Dentro dos bancos existem ativos sem liquidez, difíceis de valorizar, e eles precisam ser retirados dos ativos bons dos bancos. O plano ofereceu três fórmulas a serem usadas ao mesmo tempo: capitalização após auditoria nos bancos; fundo público e privado que compraria ativos podres; ação do Fed para destravar o mercado de outras dívidas, como cartão de crédito, de carro, estudantil. Pediu-se a Geithner mais do que ele podia dar, e ele ofereceu menos do que podia. O secretário do Tesouro disse que havia "mais risco no gradualismo do que na ação agressiva". Mas anunciou mecanismos de execução gradual.
O pior defeito do plano foi ignorar o mercado hipotecário, onde dez mil famílias ficam sem casas por dia. Essa sangria aprofunda mais o valor dos ativos dos bancos, e aprofunda a crise. O governo promete um plano para o resgate dos devedores dos imóveis na semana que vem e os grandes bancos anunciaram ontem uma suspensão das execuções de hipotecas.
Se foi um difícil início, não significa que tudo já deu errado. O governo Obama mal começou, venceu no Congresso, mantém a confiança e continua no ataque. A cobrança seria difícil, os perdedores políticos precisam de espaço, o mercado bancário está em risco de colapso. Não acabou nem o primeiro mês. Há uma longa jornada pela frente. Ela pode melhorar mais cedo.

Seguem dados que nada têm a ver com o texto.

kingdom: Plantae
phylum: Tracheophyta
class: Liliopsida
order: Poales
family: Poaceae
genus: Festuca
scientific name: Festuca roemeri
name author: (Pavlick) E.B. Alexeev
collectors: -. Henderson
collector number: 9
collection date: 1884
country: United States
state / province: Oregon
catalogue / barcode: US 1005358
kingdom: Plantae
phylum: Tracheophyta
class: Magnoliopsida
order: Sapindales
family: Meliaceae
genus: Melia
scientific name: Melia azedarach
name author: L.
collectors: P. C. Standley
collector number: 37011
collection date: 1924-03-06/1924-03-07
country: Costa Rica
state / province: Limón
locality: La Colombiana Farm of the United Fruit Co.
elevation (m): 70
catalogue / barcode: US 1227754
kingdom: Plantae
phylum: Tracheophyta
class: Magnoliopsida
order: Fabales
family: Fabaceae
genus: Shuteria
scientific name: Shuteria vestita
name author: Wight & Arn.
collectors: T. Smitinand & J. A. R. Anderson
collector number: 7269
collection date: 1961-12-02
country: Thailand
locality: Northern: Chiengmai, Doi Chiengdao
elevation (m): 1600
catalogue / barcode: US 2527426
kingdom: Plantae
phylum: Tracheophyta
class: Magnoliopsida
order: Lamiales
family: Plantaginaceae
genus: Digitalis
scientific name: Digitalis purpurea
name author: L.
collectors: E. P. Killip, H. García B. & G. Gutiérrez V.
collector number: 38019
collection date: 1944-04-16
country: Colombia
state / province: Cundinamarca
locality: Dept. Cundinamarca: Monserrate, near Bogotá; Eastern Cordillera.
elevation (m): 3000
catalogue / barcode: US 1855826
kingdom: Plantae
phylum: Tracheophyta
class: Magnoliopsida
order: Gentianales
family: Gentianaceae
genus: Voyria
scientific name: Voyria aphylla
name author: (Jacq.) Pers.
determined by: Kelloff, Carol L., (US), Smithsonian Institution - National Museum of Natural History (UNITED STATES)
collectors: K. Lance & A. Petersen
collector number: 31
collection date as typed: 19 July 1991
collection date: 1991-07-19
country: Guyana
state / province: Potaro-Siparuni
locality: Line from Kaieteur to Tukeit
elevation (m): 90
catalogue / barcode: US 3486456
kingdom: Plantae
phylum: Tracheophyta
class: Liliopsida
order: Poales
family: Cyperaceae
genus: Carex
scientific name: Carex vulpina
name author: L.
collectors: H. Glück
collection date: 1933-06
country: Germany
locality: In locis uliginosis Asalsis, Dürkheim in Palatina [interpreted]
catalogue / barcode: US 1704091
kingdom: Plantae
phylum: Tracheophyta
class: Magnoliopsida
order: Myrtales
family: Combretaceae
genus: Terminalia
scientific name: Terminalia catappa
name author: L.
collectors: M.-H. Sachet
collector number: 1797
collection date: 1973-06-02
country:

Um painel de economistas ouvido regularmente pelo "Wall Street Journal" avaliou ontem que a recessão pode ser mais profunda, só que mais curta. A média das previsões é de uma queda de 4,6% do PIB no primeiro trimestre, outra queda de 1,5% no segundo trimestre, mas na segunda metade do ano o país teria 0,7% e 1,9% positivos. Os pessimistas, no painel, acham que a média das previsões está otimista demais e que a recessão será mais longa. Mas Obama tem espaço para trabalhar para que a maioria esteja certa.